An object is localized to a cell. Meaning after it is created it usually remains in the same cell over it's lifespan. This is to insure the searches remain consistent. The object contains the cellid of where it originated from. This allows subsequent updates to the object (in Lucene a deleteDocument and then addDocument are called) to occur in the correct cell.
Name services can become quite complex. For example it may be possible in the future to use Zookeeper which is a lock based service. However even by Zookeeper's own admission these types of lock services are hard to implement and use correctly. I think for Ocean it should be good enough in the first release to have an open source SQL database that stores the nodes and the cells the nodes belong to. Because there is no master there is no need for a locking service. The columns in the node table would be id, location, status (online/offline), cellid, datecreated, datemodified. The cell table would simply be id, status, datecreated, datemodified. Redundant name services may be created by replicating these 2 tables. I am also pondering an errors table where clients may report outages of a node. If there are enough outages of a particular node the name service marks the node as offline. Clients will be able to listen for events on a name service related to cells, mainly the node status column. This way if a node that was online goes offline, the client will know about it and not send requests to it any longer.
Location Based Services
LocalLucene provides the functionality for location based queries. It is possible to optimize how LocalLucene works and I had code that implemented LocalLucene functionality directly into Ocean that I may put back in at some point. The optimization works by implementing a subclass of ScoreDoc that has a Distance object as a member variable. This removes the need for a map of the document to the distance value from the DistanceFilter. I would like to see DistanceFilter use the new Lucene Filter code that returns DocIdSet.
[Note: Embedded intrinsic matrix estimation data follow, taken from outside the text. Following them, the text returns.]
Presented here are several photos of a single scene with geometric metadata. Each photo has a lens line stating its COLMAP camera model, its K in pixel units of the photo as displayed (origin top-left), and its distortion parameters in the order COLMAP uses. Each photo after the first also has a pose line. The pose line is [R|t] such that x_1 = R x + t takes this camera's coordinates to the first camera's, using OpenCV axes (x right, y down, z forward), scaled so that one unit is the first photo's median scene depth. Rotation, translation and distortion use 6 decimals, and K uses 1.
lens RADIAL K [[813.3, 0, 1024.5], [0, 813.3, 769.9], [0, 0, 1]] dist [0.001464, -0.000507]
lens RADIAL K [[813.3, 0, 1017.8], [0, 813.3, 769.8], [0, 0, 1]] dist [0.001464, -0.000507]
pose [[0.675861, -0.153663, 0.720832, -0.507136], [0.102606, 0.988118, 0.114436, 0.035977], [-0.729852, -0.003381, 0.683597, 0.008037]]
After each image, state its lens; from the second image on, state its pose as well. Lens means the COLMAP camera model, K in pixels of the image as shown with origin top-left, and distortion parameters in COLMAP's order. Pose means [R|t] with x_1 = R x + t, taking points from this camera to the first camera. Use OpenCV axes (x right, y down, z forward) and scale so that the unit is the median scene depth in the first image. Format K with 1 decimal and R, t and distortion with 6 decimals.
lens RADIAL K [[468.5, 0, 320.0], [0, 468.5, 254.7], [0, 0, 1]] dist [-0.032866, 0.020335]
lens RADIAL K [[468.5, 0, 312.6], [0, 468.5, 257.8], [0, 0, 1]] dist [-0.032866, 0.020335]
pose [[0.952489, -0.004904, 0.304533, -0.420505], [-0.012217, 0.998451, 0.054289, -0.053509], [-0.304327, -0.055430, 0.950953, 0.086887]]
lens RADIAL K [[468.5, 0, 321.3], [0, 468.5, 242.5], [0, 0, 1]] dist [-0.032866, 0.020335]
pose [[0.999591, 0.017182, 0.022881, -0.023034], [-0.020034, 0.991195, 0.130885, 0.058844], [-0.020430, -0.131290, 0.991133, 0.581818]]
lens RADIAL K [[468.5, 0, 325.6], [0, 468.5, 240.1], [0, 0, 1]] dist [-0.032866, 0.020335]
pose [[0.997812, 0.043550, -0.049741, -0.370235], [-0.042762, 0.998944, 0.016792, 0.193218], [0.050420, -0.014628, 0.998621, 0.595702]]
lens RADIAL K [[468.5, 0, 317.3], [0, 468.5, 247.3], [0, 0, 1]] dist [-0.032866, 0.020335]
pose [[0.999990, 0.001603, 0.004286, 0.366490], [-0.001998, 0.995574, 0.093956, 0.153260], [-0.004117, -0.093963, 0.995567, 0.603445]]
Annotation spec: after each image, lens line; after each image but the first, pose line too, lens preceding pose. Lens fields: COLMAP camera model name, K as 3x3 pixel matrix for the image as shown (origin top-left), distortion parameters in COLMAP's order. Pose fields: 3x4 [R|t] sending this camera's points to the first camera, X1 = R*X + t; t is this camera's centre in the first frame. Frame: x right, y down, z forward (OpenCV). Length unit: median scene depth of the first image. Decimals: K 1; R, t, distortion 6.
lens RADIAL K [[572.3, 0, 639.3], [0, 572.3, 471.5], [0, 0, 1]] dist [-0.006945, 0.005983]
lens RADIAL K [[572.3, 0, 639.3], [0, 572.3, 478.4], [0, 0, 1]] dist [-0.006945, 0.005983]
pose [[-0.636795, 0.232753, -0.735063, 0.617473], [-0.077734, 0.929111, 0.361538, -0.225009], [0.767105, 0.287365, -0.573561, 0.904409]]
The tag index patch is located at LUCENE-1292. I had seen people mention using a ParallelReader to have an index that is static and an index that is dynamic appear as one index. The challenge with this type of system is to get the doc numbers to stay aligned. Google seems to have a realtime tag index system. I figured there must be some way using the Lucene architecture to achieve the same thing. The method I came up with is to divide the postings list into blocks. Each block contains a set number of documents, the blocks are not divided by actual byte size but by document number. The blocks are unified using a TagMultiTermDocs class. When a block is changed it is written to RAM. Once the RAM usage hits a certain size, the disk and memory postings are merged to disk. There needs to be coordination between this process and the merging of the segments. Each Tag Index is associated with a segment. In Ocean the merging of segments is performed by the Ocean code and not IndexWriter so the coordination does not involve hooking into IndexWriter. Currently there needs to be a way to obtain the doc id from an addDocument call from IndexWriter which needs a patch still.